Bio: Dr. Craig Formby is a Distinguished Graduate Research Professor at the University of Alabama, with appointments in the Colleges of Arts and Sciences, Medicine, and Engineering. In addition, he holds a university-wide appointment as Director of the Office of Research Faculty Development. Dr. Formby was awarded his doctoral degree in Communication Science from Washington University and the Central Institute for the Deaf in 1982, after which he completed a year of post-doctoral research training in Neurology. From 1983-1990, Dr. Formby served on the faculty at the University of Florida, where he was the recipient of a National Institutes of Health (NIH) career development award. From 1990-2006, Dr. Formby directed audiological services and clinical training programs at the Johns Hopkins University and the University of Maryland Schools of Medicine, including co-direction of a joint graduate training program with the University of Maryland, College Park. From 2004-2007, Dr.

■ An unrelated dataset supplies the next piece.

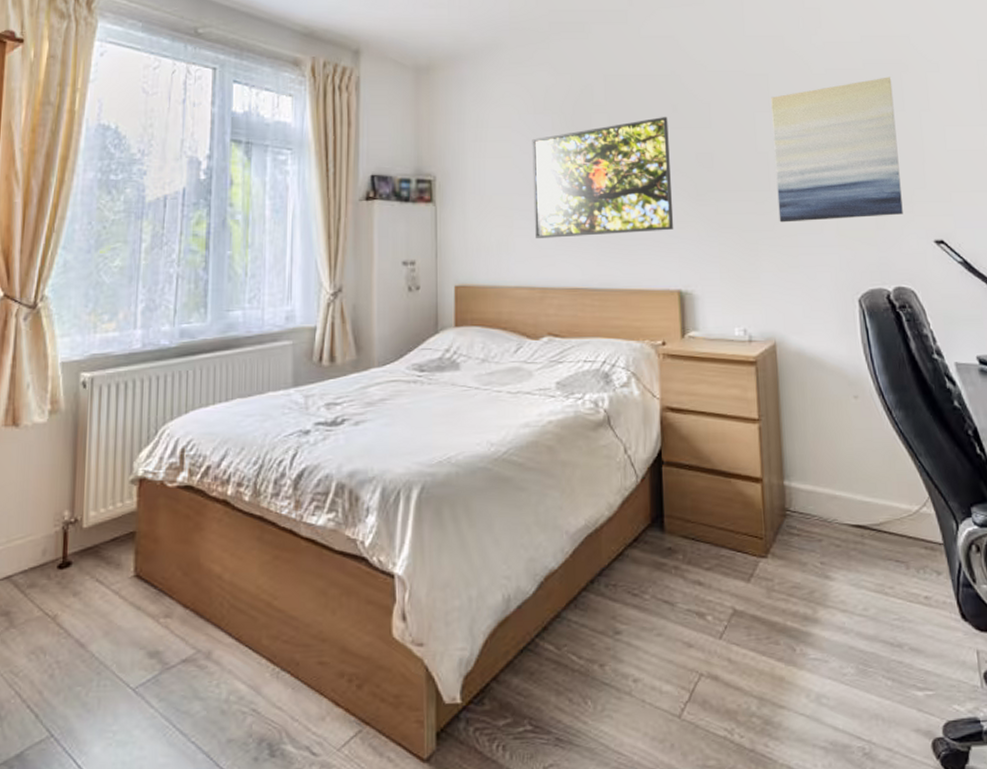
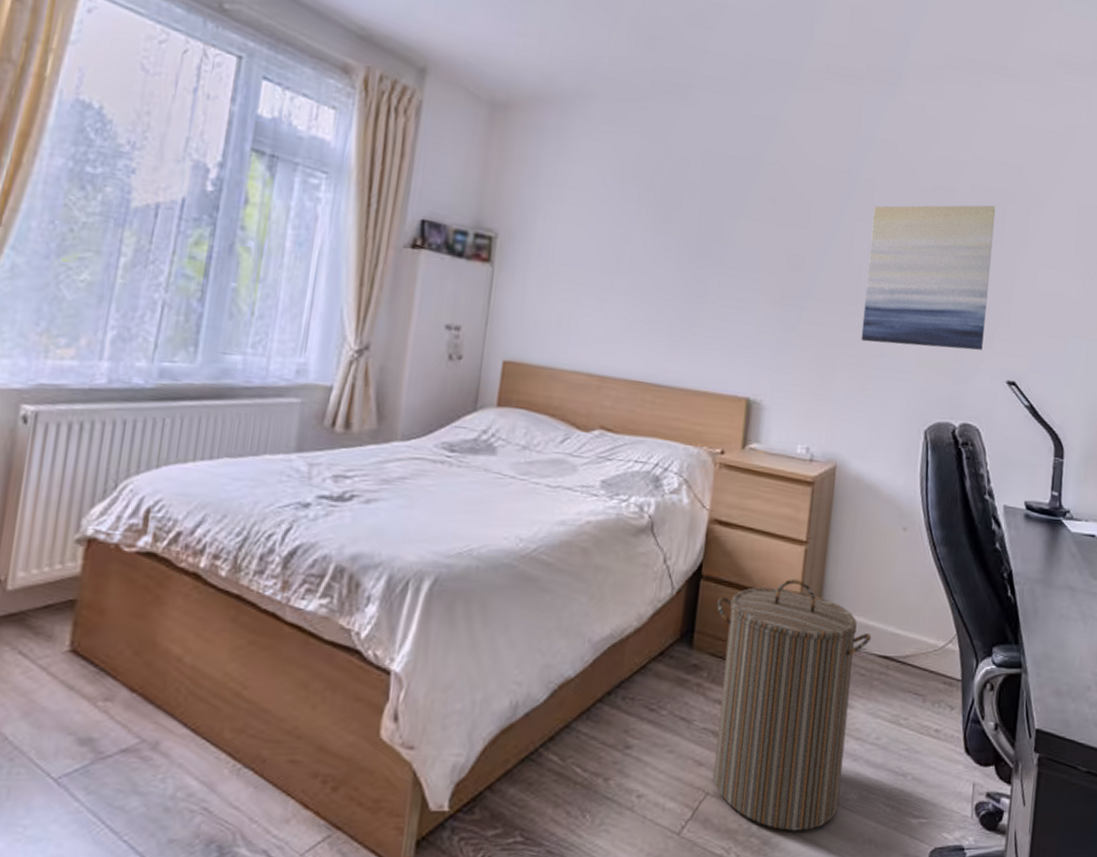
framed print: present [532,117,674,238] -> none [602,207,765,333]
laundry hamper: none [681,456,841,709] -> present [713,578,872,831]

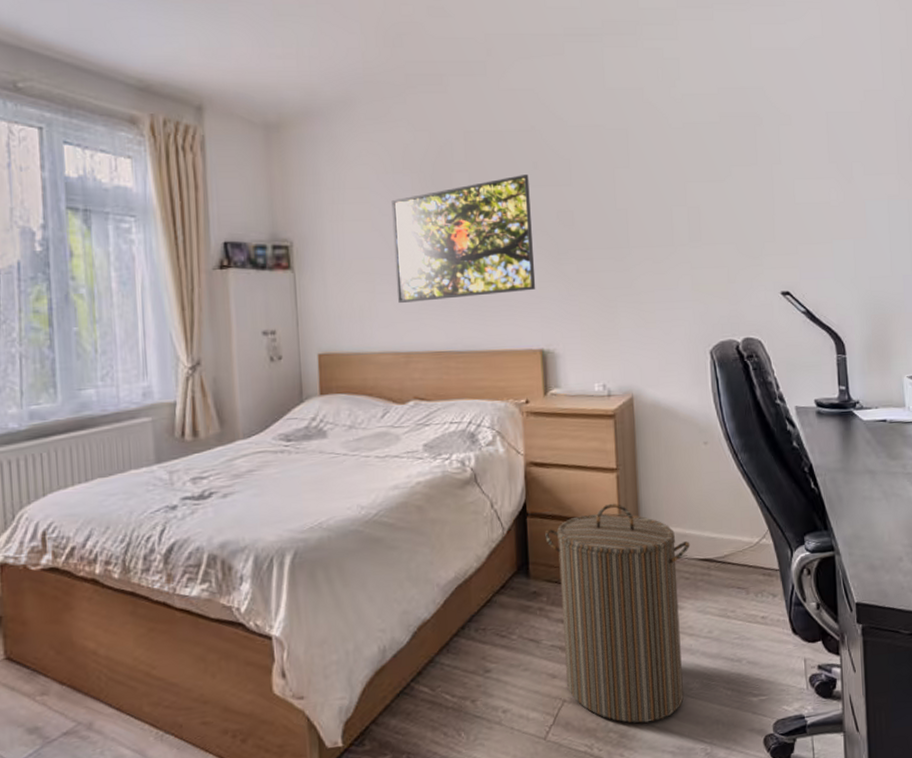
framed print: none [602,207,765,333] -> present [391,175,536,303]
wall art: present [861,205,996,350] -> none [630,130,753,279]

Formby served in a dual capacity as an assistant dean for research in the University of Maryland School of Medicine and as an assistant dean in the Graduate School at the University of Maryland in Baltimore, where he established an institutional office for post-doctoral scholars. Dr. Formby’s sponsored research has been continuously funded since 1987 by federal awards from the NIH, the National Science Foundation (NSF), and the Department of Defense (DoD). His recent research funding includes a pair of NIH awards to elucidate mechanisms and treatments for sound tolerance problems, with a primary focus on hyperacusis. Dr. Formby currently serves as the PI and Study Chair for an ongoing randomized controlled trial of Tinnitus Retraining Therapy, which is the only active definitive Phase III trial currently sponsored by NIDCD. Dr. Formby is a past editor for the Journal of Speech, Language, and Hearing Research, and is a fellow of the Acoustical Society of America.